Тут следует сделать небольшое отступление: когда я читал подряд много репортажей, скажем Анны Политковской, меня смущало некоторое однообразие: чеченцы всегда были рыцарственные, солидарные, благородные, а федералы плохие. Мне бы не хотелось впадать в пропагандистскую однобокость и утверждать, что украинцы всегда вели себя безупречно, — хотя обезопасить себя от упреков в проплаченности, заказе, бандеровщине и т.д. мне никак не удастся: в России сейчас не то настроение, чтобы там могли объективно оценивать книгу про Зеленского. Да я и не претендую на объективность: в конце концов, Зеленский во главе Украины защищает мои ценности, мои представления о творческой интеллигенции, честь нашей корпорации — а это предполагает некую пристрастность с моей стороны. Никто не спорит, украинцы сами расследовали действия добробата «Торнадо», за пытки все они были приговорены к реальным срокам, украинские должностные лица многажды повторяли, что случаи издевательств над пленными или бессудных расстрелов будут расследованы — нет оснований в этом сомневаться, поскольку Украина в своем международном имидже заинтересована кровно. Но у России есть удивительное свойство переключать любую ситуацию в черно-белый регистр: она творит такое, что на этом фоне Украина начинает в глазах мира выглядеть святой, даже если прежде у кого-то оставались сомнения. Ситуация с Каховской ГЭС, когда украинские добровольцы спасали пострадавших, а русские регулярными обстрелами им мешали — как раз из таких, предельно однозначных.
Пожалуй, экологическая катастрофа в Олешках, спровоцированная Россией (и не только взрывом, но и самим вторжением, поставившим ГЭС под удар), — повод сформулировать наконец главную особенность России, ее, так сказать, специалитет: ее назначение — провоцировать крайне двусмысленные ситуации во внутренней политике, зато во внешней доводить все, к чему она прикасается, до полной этической однозначности.
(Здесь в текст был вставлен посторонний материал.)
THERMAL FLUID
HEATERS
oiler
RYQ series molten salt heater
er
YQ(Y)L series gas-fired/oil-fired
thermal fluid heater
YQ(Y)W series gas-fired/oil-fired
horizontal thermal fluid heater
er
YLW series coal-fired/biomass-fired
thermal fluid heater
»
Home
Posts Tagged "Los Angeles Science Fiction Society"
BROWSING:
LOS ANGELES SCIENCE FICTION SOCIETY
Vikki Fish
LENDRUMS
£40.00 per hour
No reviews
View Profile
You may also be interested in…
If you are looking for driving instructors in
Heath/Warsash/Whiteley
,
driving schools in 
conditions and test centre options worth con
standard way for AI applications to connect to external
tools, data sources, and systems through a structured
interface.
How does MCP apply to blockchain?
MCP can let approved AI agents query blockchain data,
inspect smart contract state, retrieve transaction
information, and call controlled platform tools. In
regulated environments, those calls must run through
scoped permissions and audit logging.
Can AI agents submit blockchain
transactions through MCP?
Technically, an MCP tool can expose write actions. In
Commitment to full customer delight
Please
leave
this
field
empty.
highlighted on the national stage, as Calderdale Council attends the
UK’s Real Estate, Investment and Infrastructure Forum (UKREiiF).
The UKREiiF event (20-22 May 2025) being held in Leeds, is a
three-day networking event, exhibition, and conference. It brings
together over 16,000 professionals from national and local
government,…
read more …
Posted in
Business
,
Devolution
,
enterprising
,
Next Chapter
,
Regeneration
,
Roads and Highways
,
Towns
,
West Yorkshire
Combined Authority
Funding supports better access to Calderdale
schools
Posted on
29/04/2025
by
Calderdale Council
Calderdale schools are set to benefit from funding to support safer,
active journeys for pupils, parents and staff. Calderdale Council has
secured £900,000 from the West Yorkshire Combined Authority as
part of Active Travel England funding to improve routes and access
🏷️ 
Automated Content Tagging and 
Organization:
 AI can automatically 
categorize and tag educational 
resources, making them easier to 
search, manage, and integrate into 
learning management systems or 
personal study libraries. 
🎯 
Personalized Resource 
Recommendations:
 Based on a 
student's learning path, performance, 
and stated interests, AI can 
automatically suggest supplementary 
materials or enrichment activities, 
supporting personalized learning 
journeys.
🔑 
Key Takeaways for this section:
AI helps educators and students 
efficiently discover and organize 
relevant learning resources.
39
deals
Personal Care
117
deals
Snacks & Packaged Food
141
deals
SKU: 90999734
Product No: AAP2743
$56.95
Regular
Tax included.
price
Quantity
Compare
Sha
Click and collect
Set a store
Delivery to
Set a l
Внутри России господствует этическая установка на абсолютный географический детерминизм: родину не выбирают, родина у нас одна, родина нам как мать (хотя и ведет себя как самая жестокая мачеха); ради родины можно преступить закон, не говоря уж о личном благополучии; родина выше истины. Родина на каждом шагу нарушает законы Божеские и человеческие, но она противостоит фашизму и оправдывает этим любые свои художества на протяжении предыдущих двухсот и последующих ста лет. Государство даже выше, чем родина (как писал один из рецензентов новейшего российского учебника истории работы того самого переговорщика Мединского сотоварищи, цель изучения истории — внушить молодежи, что у нее нет родины, кроме Государства Российского; ну, флаг в руки,). Российское государство плохо, но это единственная форма государства (учитывая нашу огромную территорию, промежуточное географическое положение и суровый климат), которая гарантирует нам наличие родины и ее функционирование; мы можем только так и никак иначе, любые изменения подрывают наш суверенитет, то есть право делать все, что мы хотим. Таким образом, любое действие, направленное на улучшение родины, автоматически приводит к ее погибели, и в силу этого Россия всегда скорбит по своим лучшим людям — и с фанатическим упорством уничтожает их, чтобы окончательно присвоить посмертно. В этом и заключается главная двусмысленность: любой освободитель есть по определению губитель, любой закрепоститель по определению благодетель, и потому Россия до сих пор не в силах сформулировать свое отношение к декабризму и Ленину, а также распроститься со Сталиным.